Unit holders will get a DPU of 1.502 cents for the three months to Dec 31, 2018, down from 1.597 cents in the same period the previous year, after the real estate investment trust's (Reit) distributable income fell by 5.3 per cent year on year to $16.2 million.
Distributable income took a hit from a $1.4 million payment to perpetual security owners and withholding tax on the divestment of Jinshan Chemical Warehouse during the period, said the manager.
Even as gross revenue rose by 4.8 per cent to $31 million, net property income still dipped by 0.6 per cent to $23.4 million, on the back of lower contributions from the Singapore portfolio. Cache Logistics Trust felt the pinch from the sale of Hi-Speed Logistics Centre in May 2018 and lower income from 51, Alps Avenue, which had seen a rental top-up the previous year in the resolution to a lease dispute.

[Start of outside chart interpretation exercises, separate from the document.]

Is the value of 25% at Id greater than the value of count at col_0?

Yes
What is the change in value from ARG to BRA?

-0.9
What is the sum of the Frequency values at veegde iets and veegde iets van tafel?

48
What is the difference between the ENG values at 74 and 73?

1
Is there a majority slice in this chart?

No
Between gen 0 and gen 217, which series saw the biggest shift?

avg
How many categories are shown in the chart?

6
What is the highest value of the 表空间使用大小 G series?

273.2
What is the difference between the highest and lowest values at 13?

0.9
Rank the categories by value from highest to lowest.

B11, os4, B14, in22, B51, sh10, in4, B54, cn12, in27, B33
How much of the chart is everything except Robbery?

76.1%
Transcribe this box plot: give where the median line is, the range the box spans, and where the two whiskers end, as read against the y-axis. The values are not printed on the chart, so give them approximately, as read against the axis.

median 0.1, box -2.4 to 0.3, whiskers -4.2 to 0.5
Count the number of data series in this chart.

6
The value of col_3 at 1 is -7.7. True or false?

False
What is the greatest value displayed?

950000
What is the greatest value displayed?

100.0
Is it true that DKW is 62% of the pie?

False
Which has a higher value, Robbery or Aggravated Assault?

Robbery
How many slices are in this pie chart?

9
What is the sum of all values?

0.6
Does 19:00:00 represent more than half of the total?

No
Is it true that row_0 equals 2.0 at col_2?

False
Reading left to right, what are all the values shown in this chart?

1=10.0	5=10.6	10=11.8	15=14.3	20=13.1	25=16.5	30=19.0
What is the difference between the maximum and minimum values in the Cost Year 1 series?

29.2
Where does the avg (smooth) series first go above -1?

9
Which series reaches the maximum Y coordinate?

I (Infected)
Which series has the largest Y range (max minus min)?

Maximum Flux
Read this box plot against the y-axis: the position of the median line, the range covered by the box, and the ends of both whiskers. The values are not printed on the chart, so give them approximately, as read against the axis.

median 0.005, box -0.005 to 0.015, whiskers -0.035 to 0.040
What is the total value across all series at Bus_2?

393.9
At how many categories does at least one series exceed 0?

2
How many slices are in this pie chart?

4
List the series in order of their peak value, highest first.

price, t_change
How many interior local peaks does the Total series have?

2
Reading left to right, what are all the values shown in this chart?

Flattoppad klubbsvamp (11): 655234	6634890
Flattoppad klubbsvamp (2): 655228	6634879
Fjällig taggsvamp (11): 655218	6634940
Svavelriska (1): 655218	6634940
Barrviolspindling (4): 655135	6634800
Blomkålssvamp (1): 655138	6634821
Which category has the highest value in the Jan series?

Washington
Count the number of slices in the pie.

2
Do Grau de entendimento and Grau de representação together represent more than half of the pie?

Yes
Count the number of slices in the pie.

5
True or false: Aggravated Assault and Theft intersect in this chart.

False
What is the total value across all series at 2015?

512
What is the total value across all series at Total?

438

Cache Logistics Trust, which has 26 warehouses in Singapore and Australia, reported a committed occupancy rate of 95 per cent for the portfolio as at Dec 31, 2018.
The weighted average lease expiry (WALE) by net lettable area stood at 3.2 years and Daniel Cerf, chief executive of manager ARA Trust Management (Cache), noted in a statement that a strategy for portfolio rebalancing and growth was "in full swing". The initiative, which started in 2015, involves selling off leasehold and under-performing assets to re-invest in freehold sites with longer WALE.
Full-year distributable income slipped by 3.9 per cent to $63.4 million, while net property income increased by 4.2 per cent to $90.9 million and gross revenue grew by 8.6 per cent to $121.5 million.
Cache Logistics Trust's DPU for the 12 months came up to 5.903 cents, against an adjusted DPU of 6.583 cents in 2017, taking into account a fund-raising rights issue that year.
The Reit had an aggregate leverage of 36.2 per cent and weighted average debt maturity of 3.9 years, with Mr Cerf crediting "our prudent capital management efforts" for "a Singapore portfolio that is entirely unencumbered". Unencumbered investment properties made up 87 per cent of Cache Logistics Trust's total portfolio value as at end-2018.
ARA Group now holds about 9.6 per cent of the trust's unit. It became the dominant unit holder by buying out sponsor CWT, which was owned at the time by debt-embattled Chinese conglomerate HNA Group. Mr Cerf noted: "During the year, ARA took full control of the manager and increased its stake substantially to become the single largest unit holder in Cache.
"This significant development demonstrates ARA's confidence and strong support in Cache, and we will continue to capitalise on ARA's established foothold to grow the Reit."